Lexico-semantic and affective modelling of Spanish poetry: A semi-supervised learning approach
This work addresses the understudied domain of Spanish poetry analysis for researchers in computational linguistics and digital humanities, but it is incremental as it applies existing methods to a new dataset.
The paper tackles the problem of classifying psychological and affective categories in Spanish poetry, which has received less attention than prose, using a semi-supervised learning approach on a corpus of 4572 sonnets. The result is an AUC beyond 0.7 for 76% of psychological categories and up to a 0.12 increase compared to using transformers alone.

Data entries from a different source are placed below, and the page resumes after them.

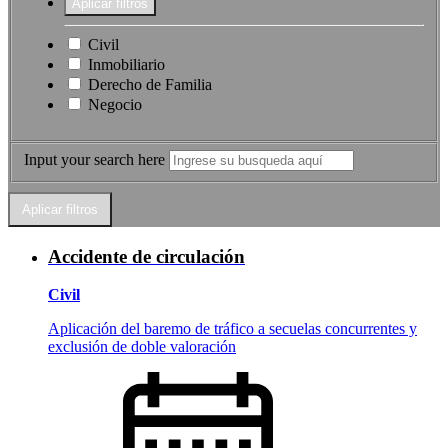
Civil
Inmobiliario
Derecho de Familia
Negocio
Input your search here
Accidente de circulación
Civil
Aplicación del baremo de tráfico a secuelas concurrentes y
exclusión de doble valoración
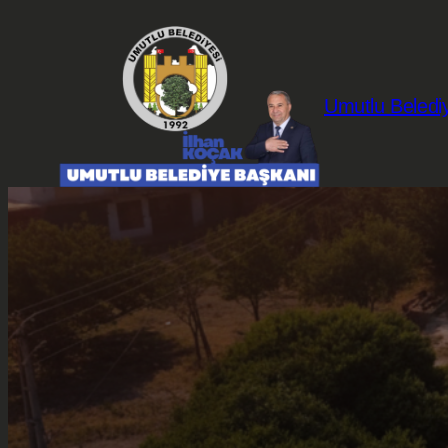
İçeriğe
geç
Umutlu Beledi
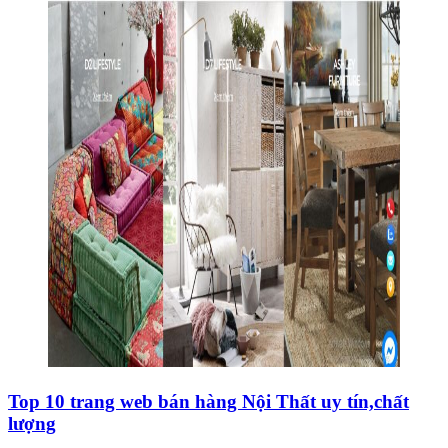
Top 10 trang web bán hàng Nội Thất uy tín,chất
lượng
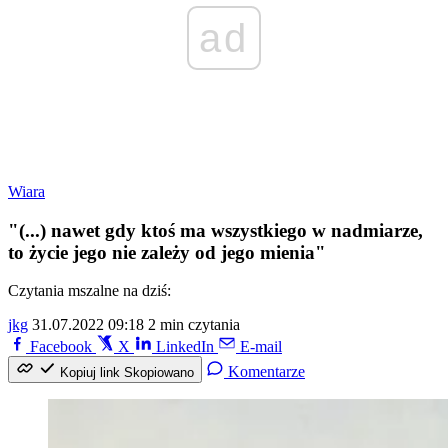
ad
Wiara
"(...) nawet gdy ktoś ma wszystkiego w nadmiarze,
to życie jego nie zależy od jego mienia"
Czytania mszalne na dziś:
jkg
31.07.2022 09:18
2 min czytania
Facebook
X
LinkedIn
E-mail
Komentarze
Kopiuj link
Skopiowano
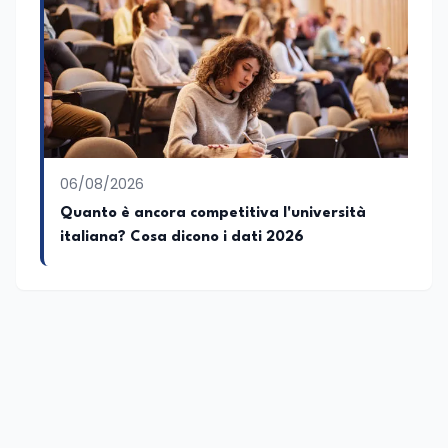
06/08/2026
Quanto è ancora competitiva l'università
italiana? Cosa dicono i dati 2026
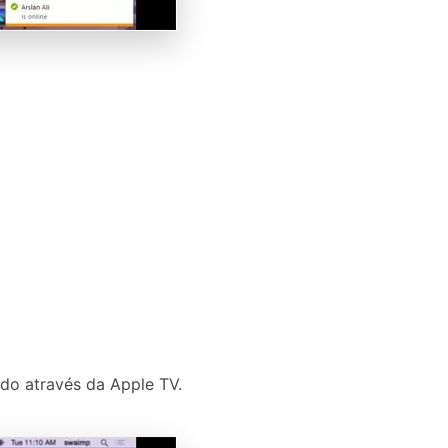
ado através da Apple TV.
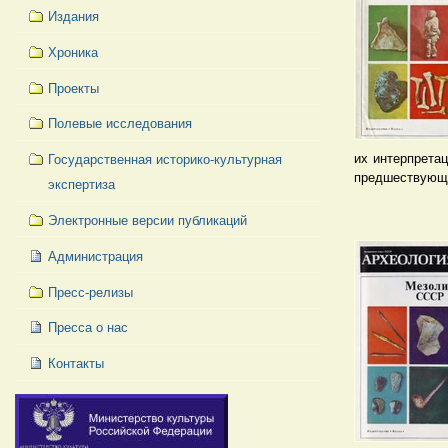
Издания
Хроника
Проекты
Полевые исследования
их интерпрета
Государственная историко-культурная
предшествующи
экспертиза
Электронные версии публикаций
Администрация
Пресс-релизы
Пресса о нас
Контакты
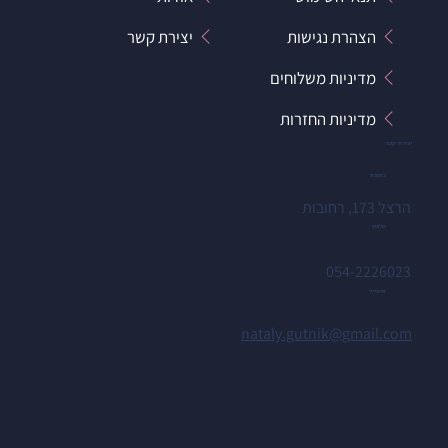
הצהרת נגישות
יצירת קשר
מדיניות משלוחים
מדיניות החזרות
יצירת קשר
כתובת
הרצל 173, רחובות
טלפון
054-2226023
אימייל
nataly.gutnik@gmail.com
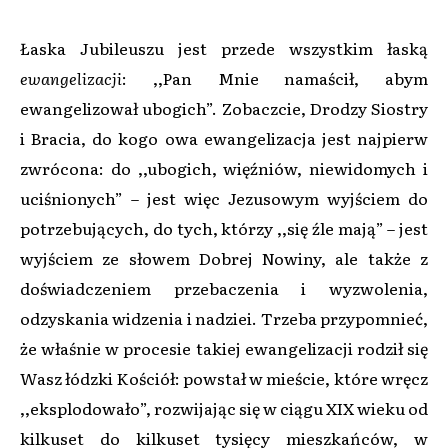
Łaska Jubileuszu jest przede wszystkim łaską
ewangelizacji
: ,,Pan Mnie namaścił, abym
ewangelizował ubogich”. Zobaczcie, Drodzy Siostry
i Bracia, do kogo owa ewangelizacja jest najpierw
zwrócona: do ,,ubogich, więźniów, niewidomych i
uciśnionych” – jest więc Jezusowym wyjściem do
potrzebujących, do tych, którzy ,,się źle mają” – jest
wyjściem ze słowem Dobrej Nowiny, ale także z
doświadczeniem przebaczenia i wyzwolenia,
odzyskania widzenia i nadziei. Trzeba przypomnieć,
że właśnie w procesie takiej ewangelizacji rodził się
Wasz łódzki Kościół: powstał w mieście, które wręcz
,,eksplodowało”, rozwijając się w ciągu XIX wieku od
kilkuset do kilkuset tysięcy mieszkańców, w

Text classification tasks have improved substantially during the last years by the usage of transformers. However, the majority of researches focus on prose texts, with poetry receiving less attention, specially for Spanish language. In this paper, we propose a semi-supervised learning approach for inferring 21 psychological categories evoked by a corpus of 4572 sonnets, along with 10 affective and lexico-semantic multiclass ones. The subset of poems used for training an evaluation includes 270 sonnets. With our approach, we achieve an AUC beyond 0.7 for 76% of the psychological categories, and an AUC over 0.65 for 60% on the multiclass ones. The sonnets are modelled using transformers, through sentence embeddings, along with lexico-semantic and affective features, obtained by using external lexicons. Consequently, we see that this approach provides an AUC increase of up to 0.12, as opposed to using transformers alone.